Aliansi Gemppar Kembali Kepung DPRD Kotamobagu, Wakil Rakyat Terima Aspirasi Mahasiswa

mediatotabuan.co, Kotamobagu – Aliansi Gerakan Mahasiswa dan Pemuda Peduli Rakyat (Gemppar) Kotamobagu, kembali mengepung kantor Dewan Perwakilan Rakyat Daerah (DPRD) Kota Kotamobagu.

Kedatangan mereka ini, untuk menyampaikan aspirasinya terkait penolakan Omnibus Law Undang-Undang (UU) Cipta Kerja, yang baru saja disahkan DPR-RI, Kamis (8/10) sekitar pukul 14.00 Wita.

Aksi yang mendapat pengawalan ketat dari pihak keamanan ini dilakukan dua hari berturut-turut itu, masih diwarnai ketegangan dengan aparat keamanan yang berjaga jaga.

Dalam orasinya, mahasiswa kembali meminta DPRD Kotamobagu mendukung upaya mereka untuk menolak UU Cipta Kerja, karena dinilai merugikan lingkungan dan rakyat.

Pantauan awak media, massa aksi sempat besitegang dengan aparat kemanan saat menyampaikan orasi. Namun ketegangan itu tidak berlangsung lama, pasalnya permintaan Gemppar untuk disambut anggota dewan, terpenuhi.

Dipimpin Ketua DPRD Meydi Makalag, didampingi Wakil Ketua Syariffudin Mokodongan dan anggota lainnya diantaranya, Dani Mokoginta, Reggy Manoppo, Begie Gobel, Alfitri Tungkagi, Haris Mongilong, Eka Sartika Mashoeri, Yosi Samad, Feiba Tumondo, Yuni Lonto, Fahrian Mokodompit, Hj Win Ponuntul, Abas Limbalo, dan Suryadi Baso, menerima aspirasi para mahasiswa ini.

Massa aksi pun meminta seluruh anggota dewan untuk hadir di luar gedung parlemen berdialog dengan aliansi Gemppar, dibawah rintik hujan.
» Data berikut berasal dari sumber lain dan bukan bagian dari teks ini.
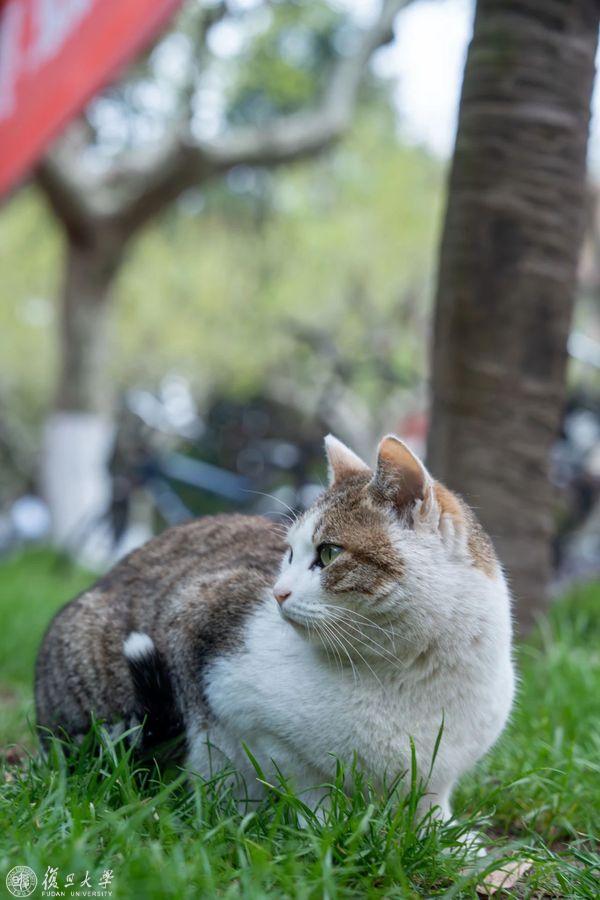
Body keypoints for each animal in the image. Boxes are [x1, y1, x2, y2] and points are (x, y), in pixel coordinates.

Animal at [35, 434, 515, 820]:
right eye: (287, 554)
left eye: (330, 553)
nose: (277, 593)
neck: (409, 671)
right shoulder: (202, 625)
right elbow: (301, 780)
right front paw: (326, 829)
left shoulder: (438, 772)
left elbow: (430, 800)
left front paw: (443, 836)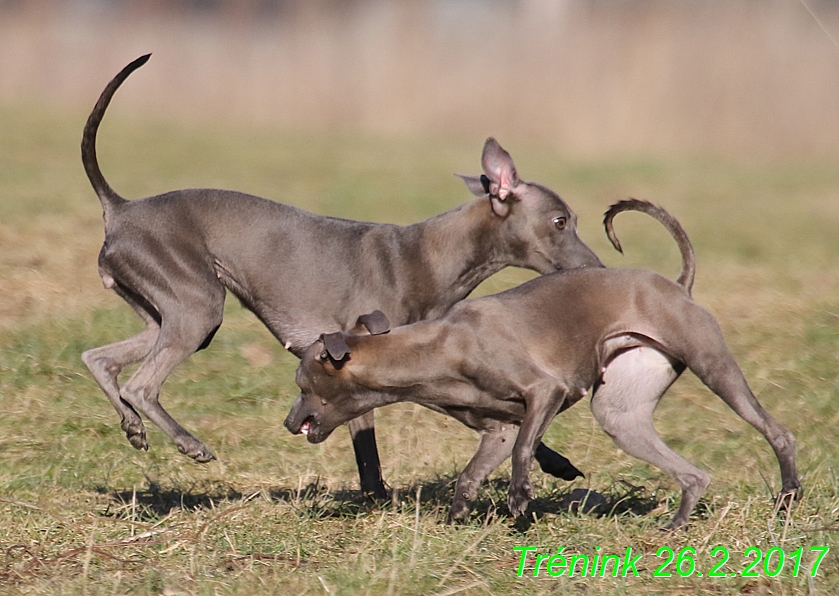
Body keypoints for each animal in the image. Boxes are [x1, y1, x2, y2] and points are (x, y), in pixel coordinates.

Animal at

Permintaan ini pun disanggupi.

Sambil duduk beralaskan tanah, dihadapan mahasiswa Ketua Dewan Meydi Makalalag menyampaikan, bahwa selaku wakil rakyat tentu akan menerima semua aspirasi dari semua komponen masyarakart.

“Karen itu merupakan tugas dan tanggung jawab,” kata Mekal sapaan akrabnya.

Lanjut Mekal, akan tetapi semua aspirasi dan tuntutan akan disampaikan sesuai mekanisme dan prosedur yang ada.

Pun saat itu, Gemppar meminta agar seluruh ketua fraksi DPRD Kotamobagu agar dapat mendatangani nota kepahaman (MoU) tiga tuntutan mereka.

“Jika dalam tujuh hari, semenjak diserahkan nota kesepakatan yang diserahkan tidak ada tindak lanjut oleh DPRD Kotamobagu, maka kami akan kembali datang dengan massa yang lebih bessar,” teriak massa Aliansi Gempar.

Diinformasikan, sebelum Aliansi Gemppar datang menyampaikan aspirasinya, puluhan mahasiswa yang tergabung dalam Himpunan Mahasiswa Islam (HMI) juga menyampaikan aspirasinya di dalam gedung DPRD Kotamobagu.